PERMINTAAN KERJA 1 =>
Jawablah pertanyaan berikut berdasarkan teks tentang hukum waris.
(a) Berapa bagian ibu apabila pewaris tidak mempunyai keturunan?
(b) Berapa bagian ayah jika pewaris mempunyai dua saudara atau lebih selain kedua orang tuanya?
(c) Mana yang harus ditunaikan lebih dahulu, utang atau wasiat orang yang meninggal?
PERMINTAAN KERJA 2 => Sebutkan semua besaran bagian harta waris berbentuk pecahan yang disebut dalam teks tentang hukum waris, masing-masing satu kali.
PERMINTAAN KERJA 3 => Lanjutkan teks tentang hukum waris mulai dari kalimat terakhirnya.

KUTIPAN HALAMAN =>
▽
2.    Apabila pewaris tidak mempunyai keturunan, maka ibunya mendapat bagian sepertiga dari harta yang ditinggalkan. Sedangkan sisanya, yakni dua per tiga menjadi bagian ayah. Hal ini dapat dipahami dari redaksi ayat yang hanya menyebutkan bagian ibu, yaitu sepertiga, sedangkan bagian ayah tidak disebutkan. Jadi, pengertiannya, sisanya merupakan bagian ayah.
3.    Jika selain kedua orang tua, pewaris mempunyai saudara (dua orang atau lebih), maka ibunya mendapat seperenam bagian. Sedangkan ayah mendapatkan lima per enamnya. Adapun saudara-saudara itu tidaklah mendapat bagian harta waris dikarenakan adanya bapak, yang dalam aturan hukum waris dalam Islam dinyatakan sebagai hajib (penghalang). Jika misalnya muncul pertanyaan apa hikmah dari penghalangan saudara pewaris terhadap ibu mereka --artinya bila tanpa adanya saudara (dua orang atau lebih) ibu mendapat sepertiga bagian, sedangkan jika ada saudara kandung pewaris ibu hanya mendapatkan seperenam bagian? Jawabannya, hikmah adanya hajib tersebut dikarenakan ayahlah yang menjadi wali dalam pernikahan mereka, dan wajib memberi nafkah mereka. Sedangkan ibu tidaklah demikian. Jadi, kebutuhannya terhadap harta lebih besar dan lebih banyak dibandingkan ibu, yang memang tidak memiliki kewajiban untuk membiayai kehidupan mereka.
Ketiga:
Utang orang yang meninggal lebih didahulukan daripada wasiat. Firman Allah (artinya) "sesudah dipenuhi wasiat yang ia buat atau (dan) sesudah dibayar utangnya." Secara zhahir wasiat harus didahulukan ketimbang membayar utang orang yang meninggal. Namun, secara hakiki, utanglah yang mesti terlebih dahulu ditunaikan. Jadi, utang-utang pewaris terlebih dahulu ditunaikan, kemudian barulah melaksanakan wasiat bila memang ia berwasiat sebelum meninggal. Inilah yang diamalkan Rasulullah saw..
Diriwayatkan dari Ali bin Abi Thalib: "Sesungguhnya kalian telah membaca firman Allah [tulisan Arab] dan Rasulullah telah menetapkan dengan menunaikan utang-utang orang yang meninggal, lalu barulah melaksanakan wasiatnya."
Hikmah mendahulukan pembayaran utang dibandingkan melaksanakan wasiat adalah karena utang merupakan keharusan yang tetap ada pada pundak orang yang utang, baik ketika ia masih hidup ataupun sesudah mati. Selain itu, utang tersebut akan tetap dituntut oleh orang yang mempiutanginya, sehingga bila yang berutang meninggal, yang mempiutangi akan menuntut para ahli warisnya.
△
[Data Terekam]
▽
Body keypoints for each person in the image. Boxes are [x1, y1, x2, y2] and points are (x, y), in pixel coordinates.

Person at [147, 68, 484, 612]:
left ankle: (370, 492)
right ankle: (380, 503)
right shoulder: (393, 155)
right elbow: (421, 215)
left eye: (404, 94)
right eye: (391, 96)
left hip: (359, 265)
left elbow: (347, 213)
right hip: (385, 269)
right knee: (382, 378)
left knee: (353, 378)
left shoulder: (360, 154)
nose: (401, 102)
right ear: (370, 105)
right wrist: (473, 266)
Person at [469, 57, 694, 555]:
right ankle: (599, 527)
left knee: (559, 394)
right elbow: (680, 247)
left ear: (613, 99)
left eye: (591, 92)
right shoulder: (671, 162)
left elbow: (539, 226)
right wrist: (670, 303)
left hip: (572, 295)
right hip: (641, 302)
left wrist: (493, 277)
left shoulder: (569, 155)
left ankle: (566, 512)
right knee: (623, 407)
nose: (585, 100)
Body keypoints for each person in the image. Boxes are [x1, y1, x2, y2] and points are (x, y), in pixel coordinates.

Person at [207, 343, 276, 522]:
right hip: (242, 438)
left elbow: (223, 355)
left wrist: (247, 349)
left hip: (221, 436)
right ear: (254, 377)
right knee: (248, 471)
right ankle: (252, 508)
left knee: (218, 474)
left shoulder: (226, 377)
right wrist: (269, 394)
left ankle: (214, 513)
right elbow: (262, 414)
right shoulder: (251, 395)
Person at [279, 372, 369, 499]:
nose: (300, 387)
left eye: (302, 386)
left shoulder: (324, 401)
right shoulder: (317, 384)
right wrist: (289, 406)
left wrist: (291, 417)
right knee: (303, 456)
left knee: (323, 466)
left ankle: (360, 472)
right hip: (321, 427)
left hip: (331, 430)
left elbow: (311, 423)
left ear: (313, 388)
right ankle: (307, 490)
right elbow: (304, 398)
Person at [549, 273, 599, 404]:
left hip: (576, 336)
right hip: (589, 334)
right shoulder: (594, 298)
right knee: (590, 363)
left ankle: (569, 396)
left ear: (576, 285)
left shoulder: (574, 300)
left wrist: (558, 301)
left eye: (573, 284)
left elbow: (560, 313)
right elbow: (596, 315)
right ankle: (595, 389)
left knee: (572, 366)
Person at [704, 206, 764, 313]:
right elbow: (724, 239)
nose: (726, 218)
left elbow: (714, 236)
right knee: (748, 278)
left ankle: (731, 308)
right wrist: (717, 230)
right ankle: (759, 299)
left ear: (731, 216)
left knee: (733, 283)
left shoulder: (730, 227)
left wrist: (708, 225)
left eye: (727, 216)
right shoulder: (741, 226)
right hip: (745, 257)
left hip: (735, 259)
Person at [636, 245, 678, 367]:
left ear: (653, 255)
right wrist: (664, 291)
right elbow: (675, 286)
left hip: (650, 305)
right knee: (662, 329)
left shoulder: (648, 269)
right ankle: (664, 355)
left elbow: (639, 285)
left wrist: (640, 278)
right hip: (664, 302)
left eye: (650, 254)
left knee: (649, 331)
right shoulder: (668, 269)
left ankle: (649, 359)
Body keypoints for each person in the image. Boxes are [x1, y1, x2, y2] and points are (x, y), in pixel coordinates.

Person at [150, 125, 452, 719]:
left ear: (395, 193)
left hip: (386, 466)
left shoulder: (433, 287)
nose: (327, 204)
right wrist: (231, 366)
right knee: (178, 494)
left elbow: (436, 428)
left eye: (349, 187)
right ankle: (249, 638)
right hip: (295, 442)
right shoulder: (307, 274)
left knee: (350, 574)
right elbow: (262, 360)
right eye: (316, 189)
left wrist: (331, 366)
△
▽
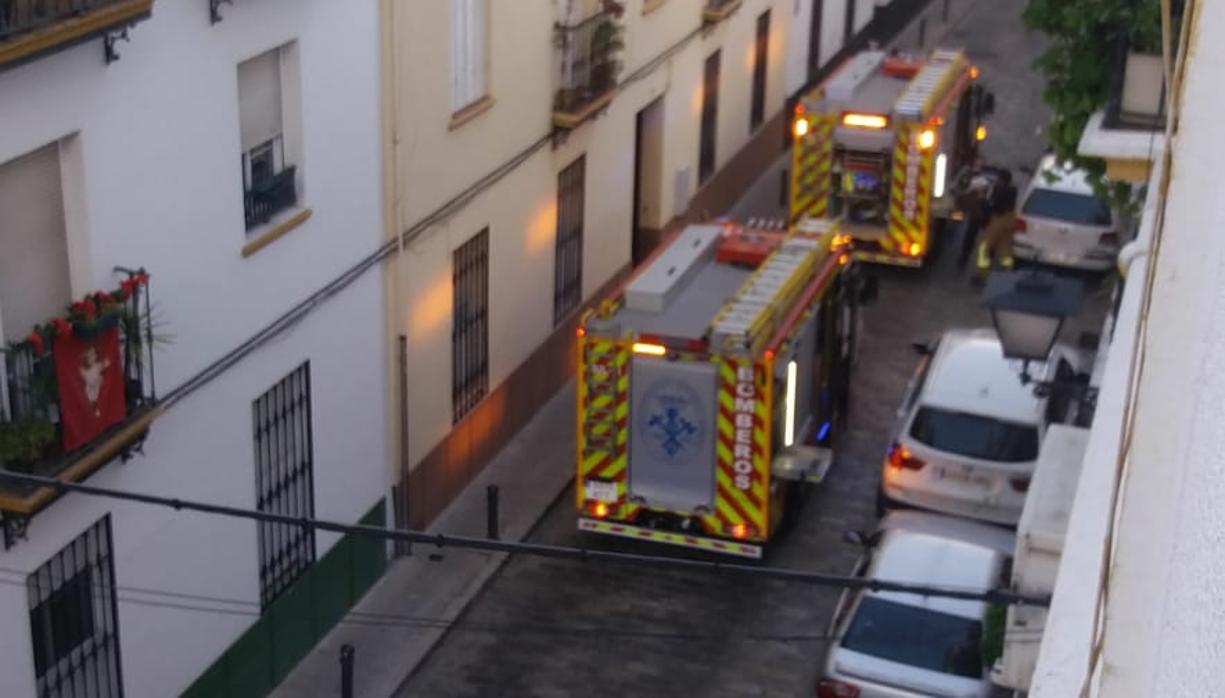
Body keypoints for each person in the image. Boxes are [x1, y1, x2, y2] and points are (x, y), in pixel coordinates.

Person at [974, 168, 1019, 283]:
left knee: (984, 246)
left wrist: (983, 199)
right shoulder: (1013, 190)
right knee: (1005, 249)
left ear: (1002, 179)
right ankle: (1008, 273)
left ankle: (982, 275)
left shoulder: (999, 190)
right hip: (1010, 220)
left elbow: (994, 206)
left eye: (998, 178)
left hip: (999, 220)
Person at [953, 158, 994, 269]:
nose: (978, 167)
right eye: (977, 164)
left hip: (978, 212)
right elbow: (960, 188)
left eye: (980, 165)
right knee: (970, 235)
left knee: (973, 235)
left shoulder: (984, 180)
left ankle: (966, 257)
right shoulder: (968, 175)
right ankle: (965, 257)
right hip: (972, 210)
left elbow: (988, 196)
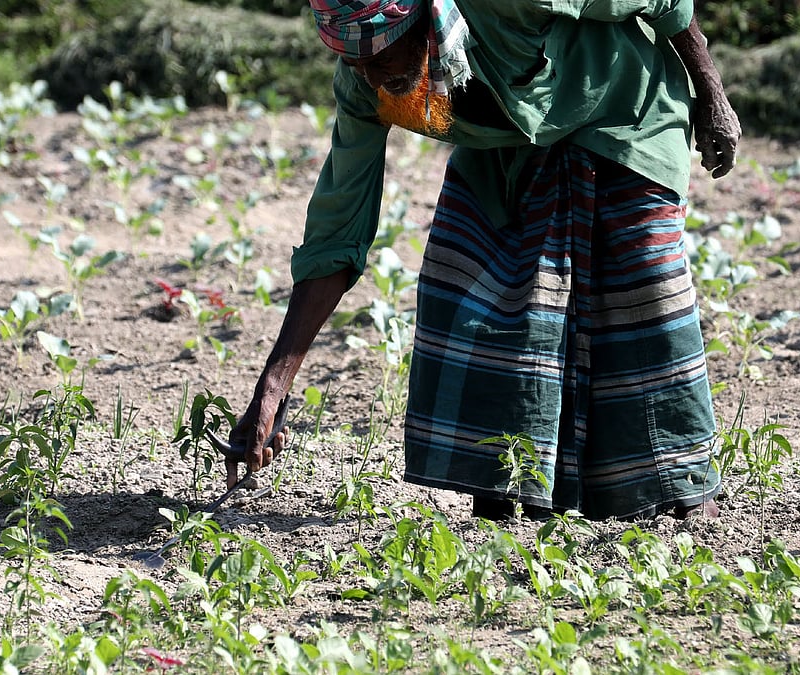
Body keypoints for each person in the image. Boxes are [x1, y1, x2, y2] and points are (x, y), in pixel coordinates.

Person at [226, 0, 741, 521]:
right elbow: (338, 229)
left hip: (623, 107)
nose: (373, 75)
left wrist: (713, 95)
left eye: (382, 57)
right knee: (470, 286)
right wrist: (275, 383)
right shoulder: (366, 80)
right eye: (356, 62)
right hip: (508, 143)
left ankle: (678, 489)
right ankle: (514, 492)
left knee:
△
▽
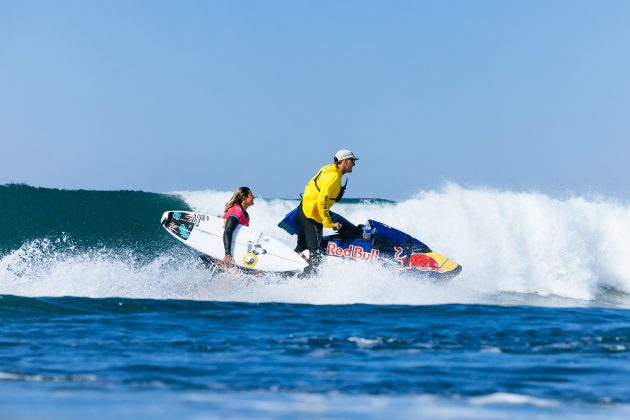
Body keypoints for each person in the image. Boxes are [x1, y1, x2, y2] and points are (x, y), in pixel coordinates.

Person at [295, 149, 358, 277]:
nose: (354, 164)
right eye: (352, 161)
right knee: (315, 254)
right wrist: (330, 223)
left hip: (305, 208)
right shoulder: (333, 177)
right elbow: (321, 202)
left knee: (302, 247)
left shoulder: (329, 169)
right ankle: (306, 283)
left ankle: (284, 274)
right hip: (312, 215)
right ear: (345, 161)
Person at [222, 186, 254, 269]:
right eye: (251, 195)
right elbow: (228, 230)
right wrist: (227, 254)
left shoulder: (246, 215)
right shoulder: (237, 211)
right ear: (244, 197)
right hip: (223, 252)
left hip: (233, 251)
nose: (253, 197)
△
JAWABAN LATIHAN 1 =>
(a) Sepertiga dari harta yang ditinggalkan.
(b) Lima per enam.
(c) Utang orang yang meninggal.

JAWABAN LATIHAN 2 => sepertiga, dua per tiga, seperenam, lima per enam

JAWABAN LATIHAN 3 =>
Sedangkan wasiat hanyalah suatu amalan sunnah yang dianjurkan, kalaupun tidak ditunaikan tidak akan ada orang yang menuntutnya. Di sisi lain, agar manusia tidak melecehkan wasiat dan jiwa manusia tidak menjadi kikir (khususnya para ahli waris), maka Allah SWT mendahulukan penyebutannya.
Keempat:
Firman Allah (artinya) "orang tuamu dan anak-anakmu, kamu tidak mengetahui siapa di antara mereka yang lebih dekat (banyak) manfaatnya bagimu." Penggalan ayat ini dengan tegas memberi isyarat bahwa Allah yang berkompeten dan paling berhak untuk mengatur pembagian harta warisan. Hal ini tidak diserahkan kepada manusia, siapa pun orangnya, cara ataupun aturan pembagiannya, karena bagaimanapun bentuk usaha manusia untuk mewujudkan keadilan tidaklah akan mampu melaksanakannya secara sempurna. Bahkan tidak akan dapat merealisasikan pembagian yang adil seperti yang telah ditetapkan dalam ayat-ayat Allah.
Manusia tidak akan tahu manakah di antara orang tua dan anak yang lebih dekat atau lebih besar kemanfaatannya terhadap seseorang, tetapi Allah, Maha Suci Dzat-Nya, Maha Bijaksana lagi Maha Mengetahui. Pembagian yang ditentukan-Nya pasti adil. Bila demikian, siapakah yang dapat membuat aturan dan undang-undang yang lebih baik, lebih adil, dan lebih relevan bagi umat manusia dan kemanusiaan selain Allah?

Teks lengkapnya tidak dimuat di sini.